Many footnote abbreviations have a Latin origin and are still used widely today. You will find these abbreviations in bibliographiesand references pages too, in addition to the footnotes you may find on the content pages directly.

Here is a list of the most common footnote abbreviations:

  • anon. - anonymous
  • ante. - before
  • ca. or c. (circa) - around a given date, as in c. 1999 (around 1999)
  • cf. - short for the Latin "confer" or "conferatur," meaning to compare, particularly one piece of material to another for reference and context
  • ch. or chs. - chapter or chapters
  • ed. or eds. - edition, edited by, or editors, depending on context
  • et al. - and others, used when multiple authors as associated with a particular work
  • et seq. - and the following
  • Ibid. or ibidem - "in the same place," when referencing a work that had already been quoted and cited
  • j. or ff. - following page or pages
  • l. or ll. - line or lines
  • loc. cit. or loco citato - in the place cited, to indicate the repetition of a title and page number of a work already cited
  • ms, mss - manuscript or manuscripts
  • n.d. - no date
  • n.p. - no place of publication
  • op. cit. or opere citato - in the work cited, similar to ibid in referencing a previously cited work
  • p. or pp. - page or pages
  • passim - all over, here and there, referencing something that is found at several places in a cited text
  • q.v. or quod vide - go to another place, directing the reader to go see somewhere else
  • rev. - revised
  • trans. or tr. - translated
  • v. inf. or vide infra - see below
  • v. sup or vide supra - see above
  • vol. or vols. - volume or volumes

Style Guides and Formatting

The format used for the footnote abbreviation depends on the style selected for the document.

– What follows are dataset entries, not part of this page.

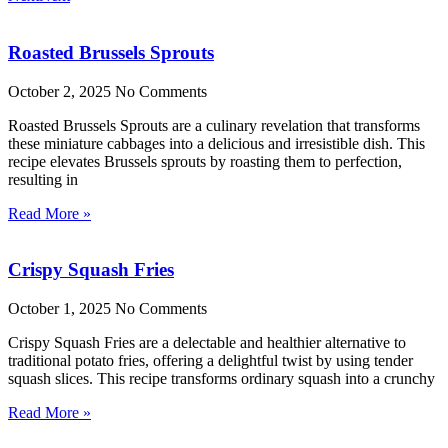
Roasted Brussels Sprouts
October 2, 2025
No Comments
Roasted Brussels Sprouts are a culinary revelation that transforms
these miniature cabbages into a delicious and irresistible dish. This
recipe elevates Brussels sprouts by roasting them to perfection,
resulting in
Read More »
Crispy Squash Fries
October 1, 2025
No Comments
Crispy Squash Fries are a delectable and healthier alternative to
traditional potato fries, offering a delightful twist by using tender
squash slices. This recipe transforms ordinary squash into a crunchy
Read More »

APA, the style provided by the American Psychological Association, is a commonly-used style for social science research papers; however, the preferred format may be different based on the instutution or company.

You may find that your teacher and class call for MLA format instead, or if you're partaking in a journalistic endeavor, the AP style by the Associated Press or the Chicago Manual of Style may prevail instead.

Before putting together your works cited page, and before adding footnotes to your research paper, confirm with your teacher or professor about the preferred format.